2. The first story story event that is introduced is the conflict. That there is a killer or some kind of creepy guy around. He is the conflict throughout the movie as it escalates with the more people he kills until the end where it is revealed that it is two guys and then when they die the conflict is resolved.

3. No it's a linear story and parts of the story just escalates as time goes on, and we understand how the characters are feeling through the escalation, but that is common with any thriller, it's pretty much standard. I don't think any narrative points were left loose in the end, but I could be missing a detail somewhere.
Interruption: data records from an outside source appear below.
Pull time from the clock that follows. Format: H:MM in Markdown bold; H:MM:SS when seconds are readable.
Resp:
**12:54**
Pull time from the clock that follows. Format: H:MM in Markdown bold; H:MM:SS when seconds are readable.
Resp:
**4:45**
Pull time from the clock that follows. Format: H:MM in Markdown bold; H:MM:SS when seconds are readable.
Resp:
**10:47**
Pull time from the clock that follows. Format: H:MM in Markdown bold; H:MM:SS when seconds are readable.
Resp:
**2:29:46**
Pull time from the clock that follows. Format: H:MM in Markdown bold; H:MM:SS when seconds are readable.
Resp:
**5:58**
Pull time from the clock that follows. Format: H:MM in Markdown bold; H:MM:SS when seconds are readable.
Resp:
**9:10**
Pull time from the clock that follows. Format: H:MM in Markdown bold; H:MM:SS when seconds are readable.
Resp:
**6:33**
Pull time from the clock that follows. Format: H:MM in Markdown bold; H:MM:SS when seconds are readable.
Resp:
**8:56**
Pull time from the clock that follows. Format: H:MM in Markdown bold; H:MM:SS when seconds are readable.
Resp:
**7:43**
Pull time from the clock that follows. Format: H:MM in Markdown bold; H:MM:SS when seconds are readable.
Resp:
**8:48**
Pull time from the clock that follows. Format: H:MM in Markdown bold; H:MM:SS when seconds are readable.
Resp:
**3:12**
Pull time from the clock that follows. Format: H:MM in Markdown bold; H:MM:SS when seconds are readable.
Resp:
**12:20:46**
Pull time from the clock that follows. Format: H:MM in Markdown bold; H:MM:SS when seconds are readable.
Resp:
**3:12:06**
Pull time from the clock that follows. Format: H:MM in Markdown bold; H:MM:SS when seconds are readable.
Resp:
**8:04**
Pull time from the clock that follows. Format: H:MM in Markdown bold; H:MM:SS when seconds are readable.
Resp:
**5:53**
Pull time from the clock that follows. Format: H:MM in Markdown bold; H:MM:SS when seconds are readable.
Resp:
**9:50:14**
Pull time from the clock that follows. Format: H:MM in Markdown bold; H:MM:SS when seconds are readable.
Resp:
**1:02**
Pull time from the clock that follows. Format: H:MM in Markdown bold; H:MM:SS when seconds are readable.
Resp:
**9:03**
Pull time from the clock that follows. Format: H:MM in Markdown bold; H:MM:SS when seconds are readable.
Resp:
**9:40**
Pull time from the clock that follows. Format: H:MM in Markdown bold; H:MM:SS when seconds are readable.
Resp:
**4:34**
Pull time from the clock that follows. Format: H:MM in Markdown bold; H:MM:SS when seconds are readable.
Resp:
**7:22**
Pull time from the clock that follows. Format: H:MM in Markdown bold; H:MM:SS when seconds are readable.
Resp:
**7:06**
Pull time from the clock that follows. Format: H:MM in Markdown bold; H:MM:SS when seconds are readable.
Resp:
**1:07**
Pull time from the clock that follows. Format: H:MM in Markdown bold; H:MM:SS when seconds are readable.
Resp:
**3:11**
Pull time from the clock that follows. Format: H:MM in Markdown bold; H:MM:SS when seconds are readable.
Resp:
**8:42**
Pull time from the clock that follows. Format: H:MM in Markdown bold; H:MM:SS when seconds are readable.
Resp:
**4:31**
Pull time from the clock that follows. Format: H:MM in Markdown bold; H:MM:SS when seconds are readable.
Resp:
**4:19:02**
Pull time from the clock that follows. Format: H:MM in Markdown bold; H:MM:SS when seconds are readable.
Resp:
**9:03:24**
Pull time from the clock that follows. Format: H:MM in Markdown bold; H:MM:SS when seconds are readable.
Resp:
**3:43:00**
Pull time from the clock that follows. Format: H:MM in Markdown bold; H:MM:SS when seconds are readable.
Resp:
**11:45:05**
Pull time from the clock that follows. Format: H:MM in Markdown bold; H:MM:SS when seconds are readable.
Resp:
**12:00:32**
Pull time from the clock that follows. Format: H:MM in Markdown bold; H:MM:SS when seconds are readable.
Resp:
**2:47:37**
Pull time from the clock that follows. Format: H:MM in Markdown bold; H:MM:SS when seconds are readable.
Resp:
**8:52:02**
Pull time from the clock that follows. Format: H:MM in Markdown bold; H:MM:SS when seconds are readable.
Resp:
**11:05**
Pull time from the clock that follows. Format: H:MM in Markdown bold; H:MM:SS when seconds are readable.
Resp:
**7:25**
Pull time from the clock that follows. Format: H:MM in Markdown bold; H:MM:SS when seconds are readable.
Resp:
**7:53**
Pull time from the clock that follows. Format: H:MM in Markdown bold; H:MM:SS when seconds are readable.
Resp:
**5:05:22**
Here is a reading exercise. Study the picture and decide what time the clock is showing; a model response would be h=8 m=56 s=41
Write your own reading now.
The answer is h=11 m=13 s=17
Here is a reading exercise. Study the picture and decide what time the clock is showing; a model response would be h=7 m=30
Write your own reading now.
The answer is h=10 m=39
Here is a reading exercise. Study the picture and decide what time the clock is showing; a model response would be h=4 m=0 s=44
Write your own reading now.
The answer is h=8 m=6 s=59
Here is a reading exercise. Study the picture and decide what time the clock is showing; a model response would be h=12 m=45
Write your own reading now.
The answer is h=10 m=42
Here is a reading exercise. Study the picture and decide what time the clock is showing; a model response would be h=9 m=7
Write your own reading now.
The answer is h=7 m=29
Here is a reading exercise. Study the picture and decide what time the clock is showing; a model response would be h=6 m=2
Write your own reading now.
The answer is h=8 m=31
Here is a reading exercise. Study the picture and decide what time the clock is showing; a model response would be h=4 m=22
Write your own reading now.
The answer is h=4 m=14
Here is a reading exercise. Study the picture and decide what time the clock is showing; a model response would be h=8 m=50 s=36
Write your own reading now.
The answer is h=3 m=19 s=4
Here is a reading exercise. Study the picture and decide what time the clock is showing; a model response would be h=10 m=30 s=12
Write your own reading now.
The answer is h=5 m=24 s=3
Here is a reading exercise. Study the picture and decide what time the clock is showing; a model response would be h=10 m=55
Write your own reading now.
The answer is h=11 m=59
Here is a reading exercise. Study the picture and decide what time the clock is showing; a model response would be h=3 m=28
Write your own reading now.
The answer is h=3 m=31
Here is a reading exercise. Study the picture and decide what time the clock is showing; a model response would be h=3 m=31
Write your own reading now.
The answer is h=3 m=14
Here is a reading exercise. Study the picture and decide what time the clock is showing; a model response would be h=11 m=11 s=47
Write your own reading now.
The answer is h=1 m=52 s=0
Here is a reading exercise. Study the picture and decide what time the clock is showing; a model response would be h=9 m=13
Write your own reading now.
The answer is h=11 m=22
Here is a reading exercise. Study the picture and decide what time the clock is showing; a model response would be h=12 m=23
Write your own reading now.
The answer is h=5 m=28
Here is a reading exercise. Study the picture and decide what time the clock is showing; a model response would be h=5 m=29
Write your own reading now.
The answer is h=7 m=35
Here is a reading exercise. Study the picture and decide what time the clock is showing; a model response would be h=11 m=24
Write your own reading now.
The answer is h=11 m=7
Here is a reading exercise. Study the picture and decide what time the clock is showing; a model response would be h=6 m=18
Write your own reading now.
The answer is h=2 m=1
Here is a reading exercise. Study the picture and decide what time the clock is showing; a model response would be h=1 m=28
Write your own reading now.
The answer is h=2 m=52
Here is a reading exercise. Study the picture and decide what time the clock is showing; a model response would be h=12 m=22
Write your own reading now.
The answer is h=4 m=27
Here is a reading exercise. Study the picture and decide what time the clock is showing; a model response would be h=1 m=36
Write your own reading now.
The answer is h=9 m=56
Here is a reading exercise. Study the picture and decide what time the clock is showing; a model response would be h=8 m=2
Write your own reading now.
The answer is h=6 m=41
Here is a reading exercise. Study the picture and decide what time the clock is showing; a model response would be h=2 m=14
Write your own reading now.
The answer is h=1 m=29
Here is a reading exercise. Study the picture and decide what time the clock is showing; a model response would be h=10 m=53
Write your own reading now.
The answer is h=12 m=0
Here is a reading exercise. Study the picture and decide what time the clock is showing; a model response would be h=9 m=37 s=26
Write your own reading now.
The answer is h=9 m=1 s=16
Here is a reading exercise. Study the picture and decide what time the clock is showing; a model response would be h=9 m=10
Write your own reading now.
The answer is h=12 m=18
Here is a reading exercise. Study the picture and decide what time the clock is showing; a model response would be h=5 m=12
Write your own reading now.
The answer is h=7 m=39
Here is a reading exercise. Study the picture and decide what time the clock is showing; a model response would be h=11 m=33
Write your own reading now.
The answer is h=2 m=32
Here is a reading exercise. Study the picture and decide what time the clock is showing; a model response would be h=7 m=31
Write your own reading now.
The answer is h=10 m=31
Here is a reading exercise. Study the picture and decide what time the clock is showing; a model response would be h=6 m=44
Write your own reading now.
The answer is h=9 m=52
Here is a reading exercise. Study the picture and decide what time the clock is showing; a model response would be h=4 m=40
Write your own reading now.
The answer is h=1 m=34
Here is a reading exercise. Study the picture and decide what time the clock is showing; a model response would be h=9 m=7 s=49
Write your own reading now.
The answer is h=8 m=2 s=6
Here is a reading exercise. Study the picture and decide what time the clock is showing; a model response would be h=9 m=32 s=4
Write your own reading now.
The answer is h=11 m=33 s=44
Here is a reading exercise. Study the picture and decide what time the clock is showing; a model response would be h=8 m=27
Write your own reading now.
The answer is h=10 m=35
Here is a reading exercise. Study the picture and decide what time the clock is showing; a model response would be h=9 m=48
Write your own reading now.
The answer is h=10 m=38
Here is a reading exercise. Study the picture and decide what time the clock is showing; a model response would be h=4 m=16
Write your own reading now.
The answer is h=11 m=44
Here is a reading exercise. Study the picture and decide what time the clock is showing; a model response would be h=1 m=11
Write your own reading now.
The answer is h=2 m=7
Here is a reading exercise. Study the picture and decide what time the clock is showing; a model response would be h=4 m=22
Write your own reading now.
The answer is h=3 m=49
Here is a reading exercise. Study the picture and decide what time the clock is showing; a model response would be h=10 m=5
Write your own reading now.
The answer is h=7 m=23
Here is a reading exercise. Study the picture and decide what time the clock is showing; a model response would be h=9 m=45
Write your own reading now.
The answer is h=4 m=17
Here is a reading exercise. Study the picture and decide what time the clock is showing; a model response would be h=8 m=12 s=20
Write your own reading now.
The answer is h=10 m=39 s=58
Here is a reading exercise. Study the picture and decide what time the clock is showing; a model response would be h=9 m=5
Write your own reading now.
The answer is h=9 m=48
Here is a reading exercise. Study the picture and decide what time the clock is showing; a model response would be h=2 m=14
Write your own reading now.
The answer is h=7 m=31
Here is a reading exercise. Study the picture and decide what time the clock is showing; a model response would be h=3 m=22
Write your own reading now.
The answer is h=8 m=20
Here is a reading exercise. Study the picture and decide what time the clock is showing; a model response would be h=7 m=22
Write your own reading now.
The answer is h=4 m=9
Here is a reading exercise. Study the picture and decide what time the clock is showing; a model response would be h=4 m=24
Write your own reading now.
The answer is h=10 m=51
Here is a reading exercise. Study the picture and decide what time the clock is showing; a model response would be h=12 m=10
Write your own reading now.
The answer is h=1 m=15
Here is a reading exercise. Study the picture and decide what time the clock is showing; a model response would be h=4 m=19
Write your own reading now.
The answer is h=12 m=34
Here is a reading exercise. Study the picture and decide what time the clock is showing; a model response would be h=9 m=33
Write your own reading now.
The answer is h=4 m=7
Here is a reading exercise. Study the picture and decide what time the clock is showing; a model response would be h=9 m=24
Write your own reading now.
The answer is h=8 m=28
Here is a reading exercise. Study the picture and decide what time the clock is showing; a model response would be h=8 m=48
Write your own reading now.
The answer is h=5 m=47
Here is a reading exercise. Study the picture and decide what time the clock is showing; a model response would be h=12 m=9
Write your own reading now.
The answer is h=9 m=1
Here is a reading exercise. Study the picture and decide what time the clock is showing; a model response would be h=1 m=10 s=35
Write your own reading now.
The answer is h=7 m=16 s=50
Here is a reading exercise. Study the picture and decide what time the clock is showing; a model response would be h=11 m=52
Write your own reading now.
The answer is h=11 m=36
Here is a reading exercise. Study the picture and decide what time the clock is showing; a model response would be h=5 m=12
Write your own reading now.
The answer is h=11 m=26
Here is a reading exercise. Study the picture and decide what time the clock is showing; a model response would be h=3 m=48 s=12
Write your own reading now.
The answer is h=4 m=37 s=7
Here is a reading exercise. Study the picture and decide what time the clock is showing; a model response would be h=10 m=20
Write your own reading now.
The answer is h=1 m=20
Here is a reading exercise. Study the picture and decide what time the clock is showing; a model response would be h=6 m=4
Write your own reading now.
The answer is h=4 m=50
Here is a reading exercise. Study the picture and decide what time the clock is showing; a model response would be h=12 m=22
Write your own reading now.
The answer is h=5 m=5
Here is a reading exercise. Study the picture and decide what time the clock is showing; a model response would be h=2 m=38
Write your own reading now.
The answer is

4. No the ending is not a reference to the beginning or is like it in any way pretty much, it is completely different. Besides when she calls the killers just like the killers called her in the beginning and she puts on the ghost costume, but the phone calls from the killer are throughout not just in the beginning

5. We go across a bunch of character giving exposition and creating suspense giving necessary information for the story. These characters can be in all different places even if the story or the conflict isn't necessarily there and throughout we go to a bunch of different people asking who it is and we follow each murder.

6. I say it's pretty spot on for a classical Hollywood clock  it doesn't jump through time, it escalates somewhat linearly although after each murder there is a break from the escalation for exposition or to even give a little more suspense until near the end where it escalates and doesn't stop until the Antagonists are dead.

Wednesday, September 19, 2012

Life Lessons



     Life Lessons is a film about a man with needs women to give him inspiration so he can paint and the ratio between woman and painting is about one to one so this happens quite often. But of course there is escalation and various details on the way, they will only be mentioned if there's something relevant in the scene.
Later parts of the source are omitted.